How Obama Let Progressives Down

by Bill Press

Pub Date: Feb. 2nd, 2016
ISBN: 978-1-4767-9261-3
Publisher: Threshold Editions/Simon & Schuster

“It was almost as if he were trying to channel Richard Nixon.” California-based journalist and activist Press (The Obama Hate Machine, 2012, etc.) examines the failed promise of the Obama White House and its abandoned progressive pledges.
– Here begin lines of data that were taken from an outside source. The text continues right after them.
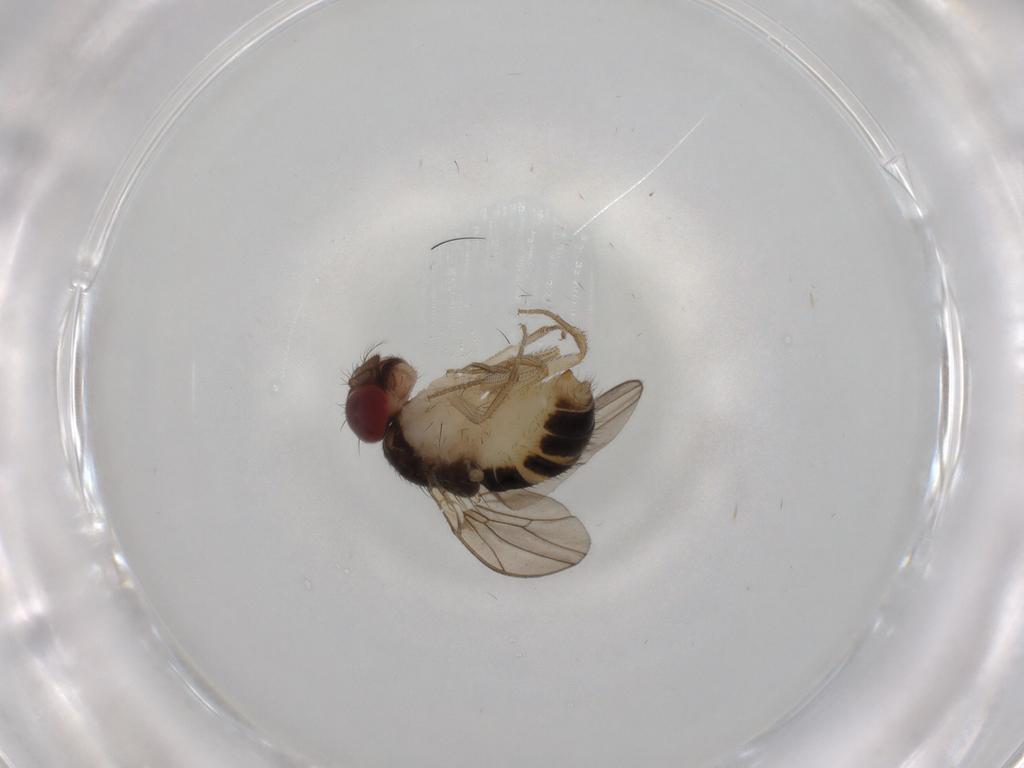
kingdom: Animalia
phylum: Arthropoda
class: Insecta
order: Diptera
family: Drosophilidae
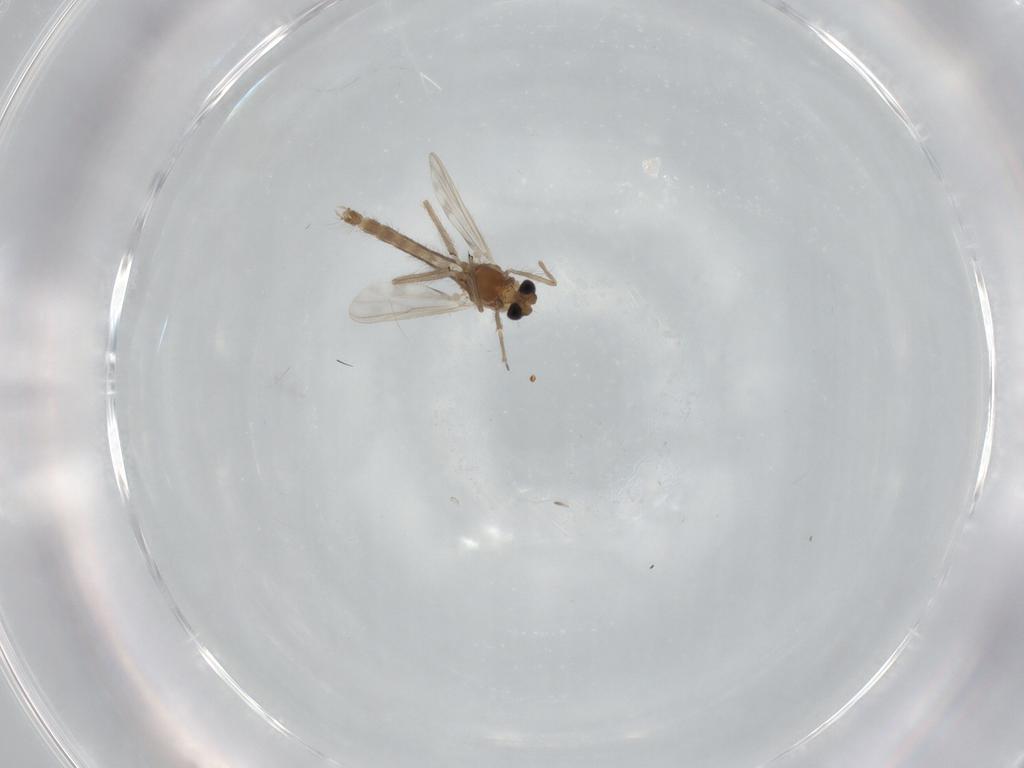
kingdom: Animalia
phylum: Arthropoda
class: Insecta
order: Diptera
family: Chironomidae
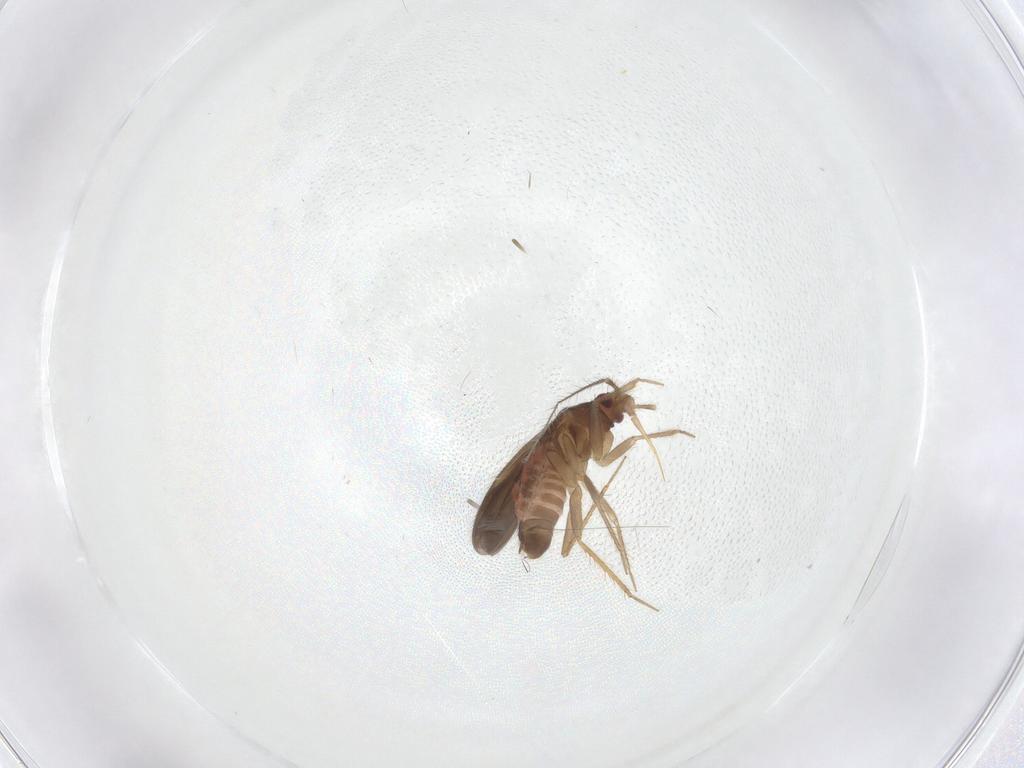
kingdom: Animalia
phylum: Arthropoda
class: Insecta
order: Hemiptera
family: Ceratocombidae
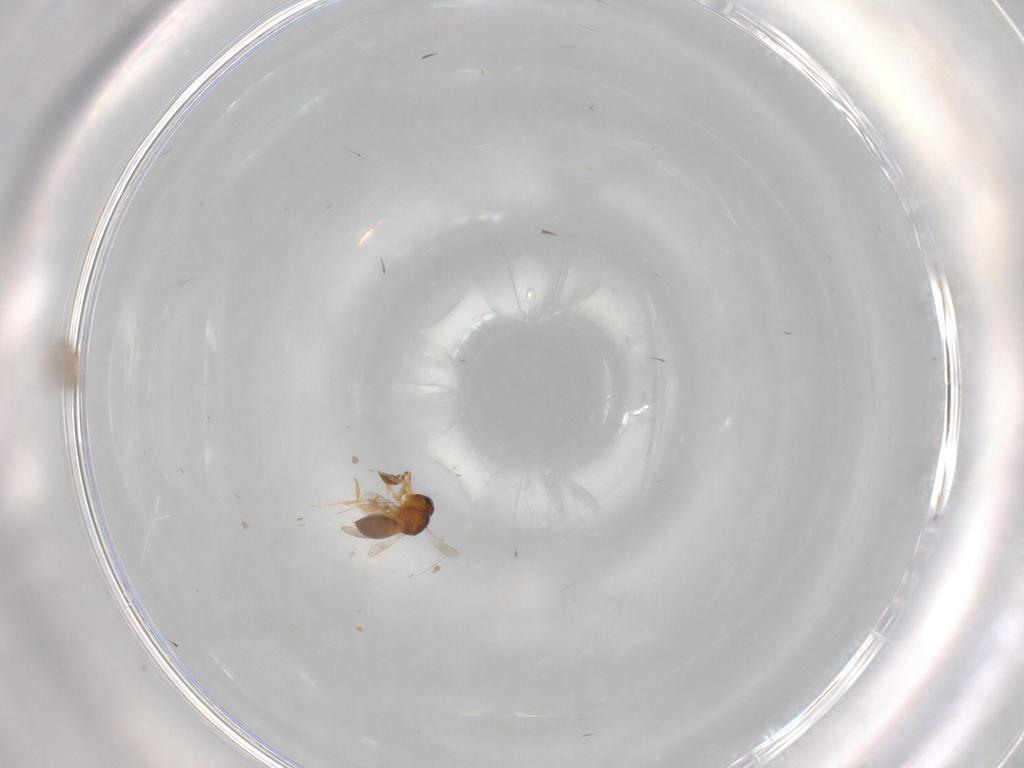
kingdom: Animalia
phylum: Arthropoda
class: Insecta
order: Hymenoptera
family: Scelionidae
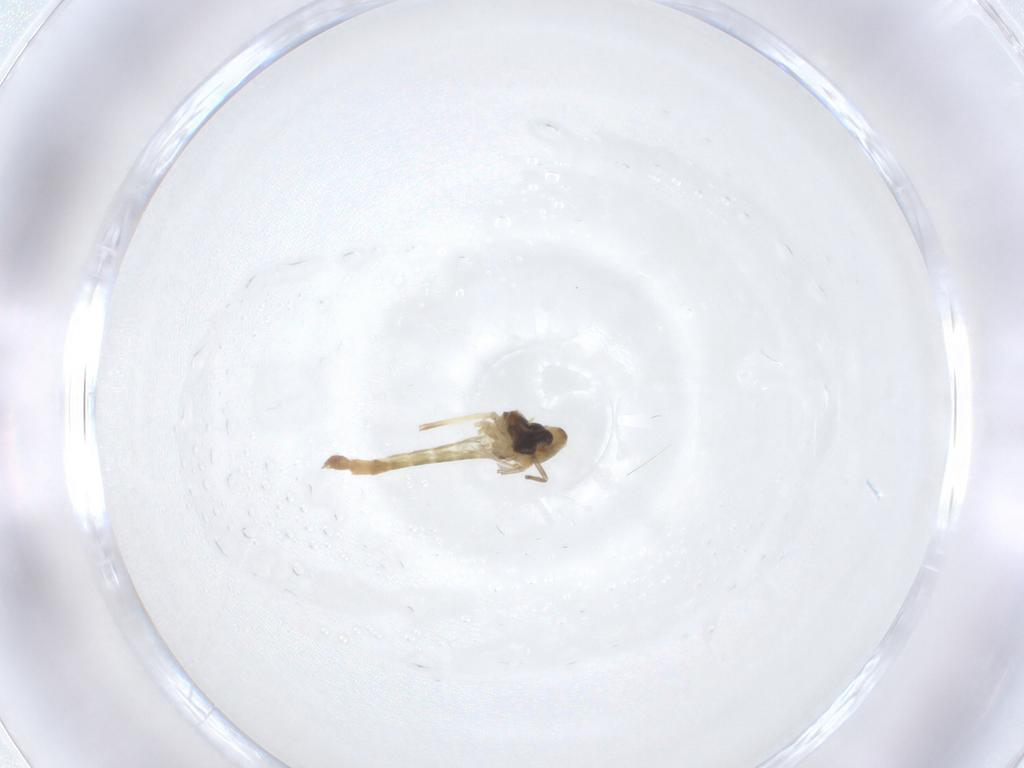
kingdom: Animalia
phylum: Arthropoda
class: Insecta
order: Diptera
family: Chironomidae
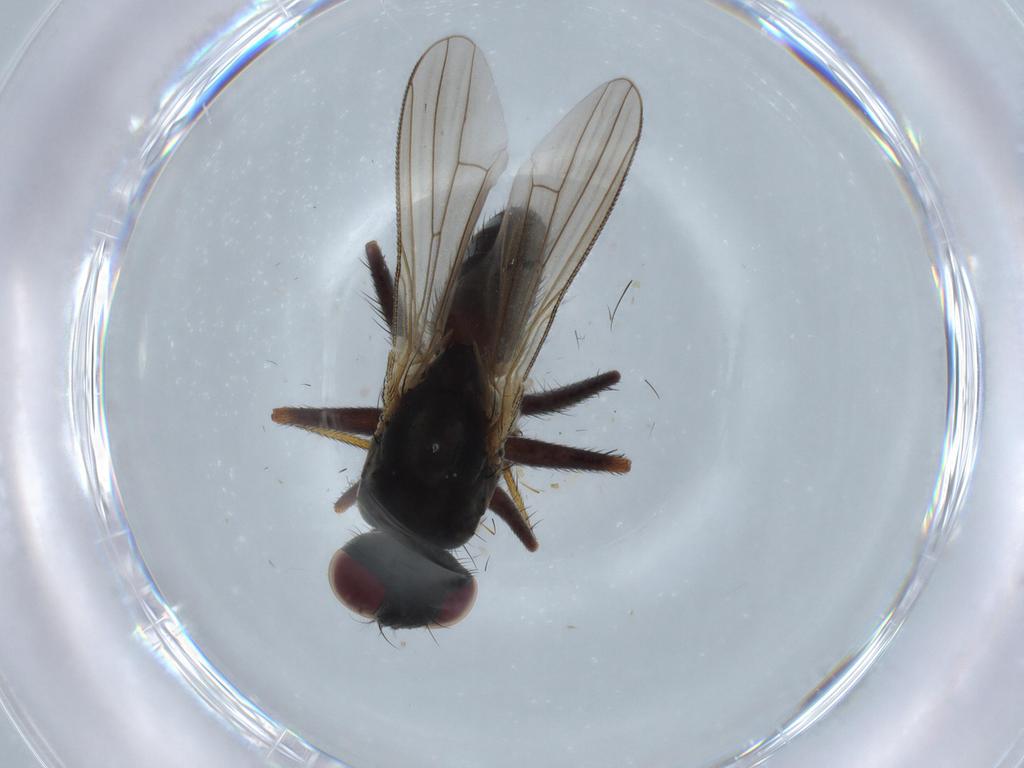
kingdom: Animalia
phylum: Arthropoda
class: Insecta
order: Diptera
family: Muscidae
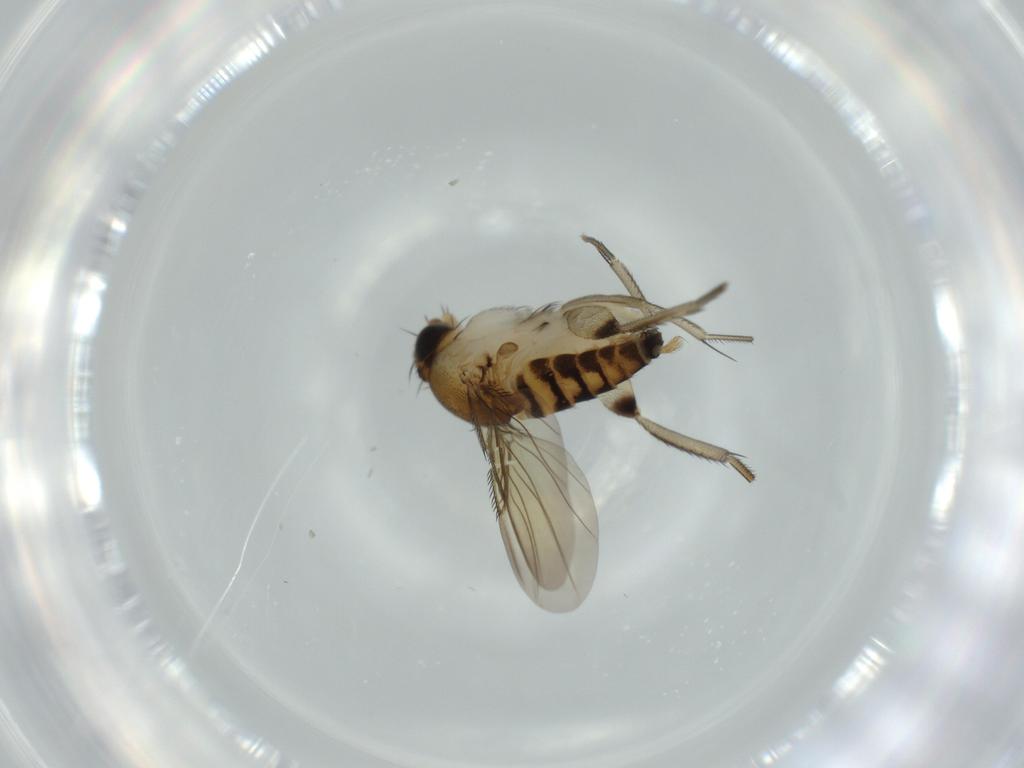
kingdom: Animalia
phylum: Arthropoda
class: Insecta
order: Diptera
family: Phoridae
Is Barack Obama a secret Republican? No, writes the author; it is just that in his ardent desire to achieve bipartisan compromise, Obama has willingly done such things as cut care for military retirees, cut welfare, cut Medicare, and cut Social Security. The claim that fiscal crises necessitated these reductions in social insurance and public service spending, Press and other progressives have long insisted, is simply untrue. Obama has shown little inclination to curb his tendency to strike self-defeating Faustian bargains, even if that tendency has also been coupled with “indifference toward Congress and the gritty business of politics.” This has come at the cost of many key planks in what was to have been a presidential legacy: instead of closing Guantánamo, the military prison system has grown; instead of encouraging transparency, the president has shifted war-making to the classified drone program of the CIA; instead of effecting comprehensive immigration reform, he “talked the talk, but never walked the walk.” Yet, Press notes, all is not lost: President Obama’s 2015 State of the Union and other public pronouncements of the second term, perhaps inspired by the successes of Elizabeth Warren, Bernie Sanders, and other progressives, have taken a leftward tack, with such priorities as raising the minimum wage, raising taxes on the very wealthy, and normalizing relations with Cuba becoming realities. Even so, writes the author, Obama “doesn’t seem to regret not accomplishing more” and has been quicker to lay blame at the doors of Congress and Republicans than with himself. Of particular interest, looking to the future, are the author’s admonitions to the next president.

Failed progressivism? Perhaps, but surely political energy lost to inertia. A stinging but not unreasonable j’accuse.